Jesus for Today
The first programme could be used as the culmination of a series of six Bible Studies exploring the themes or the people of the Passion Play using the following questions for discussion and the supplementary topics later in the booklet. Each Bible Study could finish with a prayer meditation from Jesus, for ever the same. The programme could be used in a single session, beginning with a discussion on the themes, the people, or the locations of the play, then showing the video, and finishing with Jesus for ever the same.
It is one thing to read the words of the story in the Bible, quite another to take those same words and dramatise them on the streets of a town. Familiar locations add new meaning and significance to old words. To be part of the crowd, to be one of the disciples, to be a woman sharing the words of Jesus with passers-by on the street takes you inside the story in a new and sometimes startling way. To see your Mayor playing the part of Pilate, and your Minister playing the part of the High Priest who condemned Jesus to death makes you think again about the way Jesus would have been received by the authorities today.
The Passion Play begins in Cheltenham’s international friendship park as we see Jesus reaching out the hand of friendship to people across the divisions of gender, race and religion.

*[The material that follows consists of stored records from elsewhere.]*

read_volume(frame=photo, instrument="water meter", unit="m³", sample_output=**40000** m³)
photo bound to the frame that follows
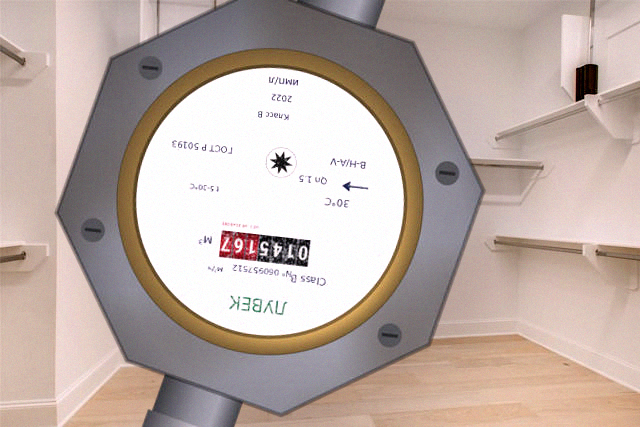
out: **145.167** m³
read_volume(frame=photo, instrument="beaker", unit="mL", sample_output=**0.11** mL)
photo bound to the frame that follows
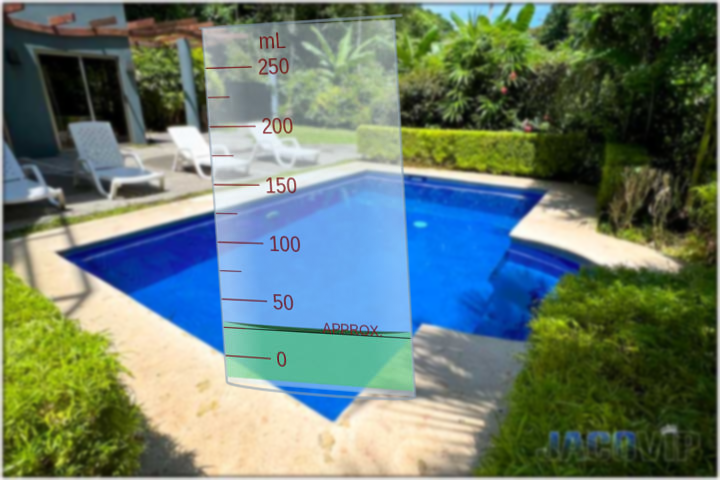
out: **25** mL
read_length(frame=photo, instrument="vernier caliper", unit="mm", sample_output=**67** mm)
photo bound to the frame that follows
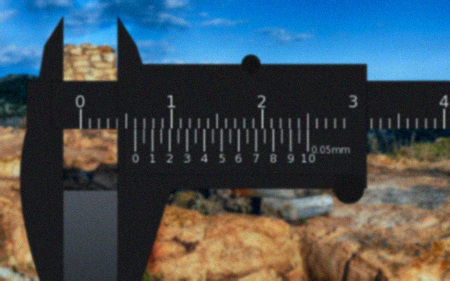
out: **6.0** mm
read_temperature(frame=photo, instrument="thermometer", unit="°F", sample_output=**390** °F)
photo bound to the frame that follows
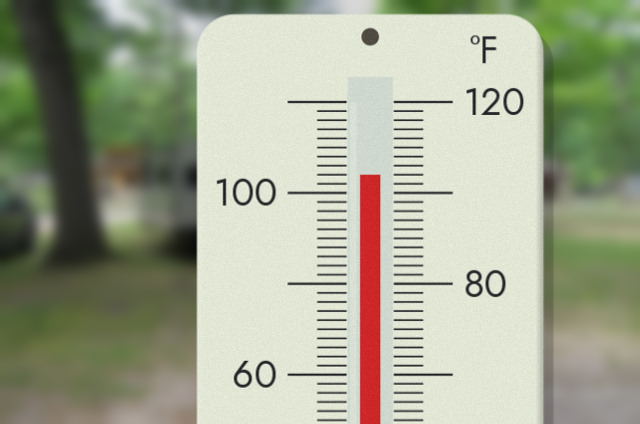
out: **104** °F
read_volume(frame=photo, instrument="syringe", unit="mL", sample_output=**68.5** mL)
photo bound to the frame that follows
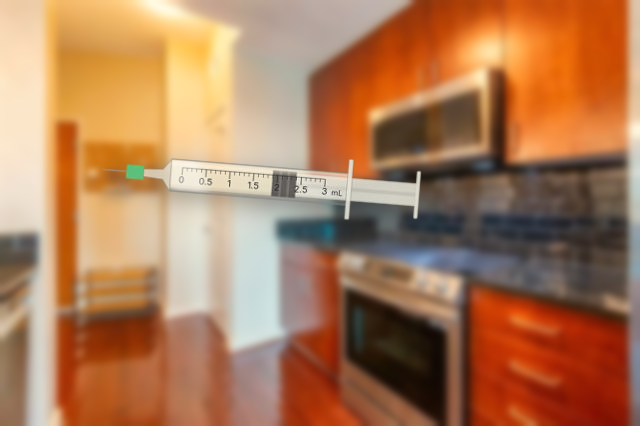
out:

Think about the barriers in our own world - and how we can break them down.
What are the friendships we should be developing in order to bring people together in the sprit of Jesus’ teaching on love?
At the cleansing of the Temple Jesus is confronted with clergy on the steps of a town centre church desperately raising money to keep the institution of the church going. Jesus reacts angrily condemning those religious people for making a house of prayer into a supermarket. Even as he breaks bread for the last time with his friends those religious leaders are conspiring to destroy him. What would Jesus have to say about the priorities of the church and religious leaders today?
Betrayed by a friend, by the religious authorities, by the civic authorities ... and by everyone in the crowd it dawns on those participating in the Passion Play that they also have betrayed him. Think of the ways in which Jesus is betrayed today.
How do you stop yourself going along with the crowd at the point at which you need to take a stand for what is right?
From the steps of the Municipal Offices we follow the stations of the cross. To witness a reconstruction of the crucifixion has a strangely moving power. On the way of the cross and in an agonising death Jesus shared our griefs and sorrows.
Share with each other the way in which the death of Jesus helps us to cope with death, dying and bereavement.
The crowds return to the walled garden which had served as the tomb on Easter Sunday morning and celebrate resurrection.
What do you make of life after death and resurrection? How do your views shape the way you live your life now and the priorities you have?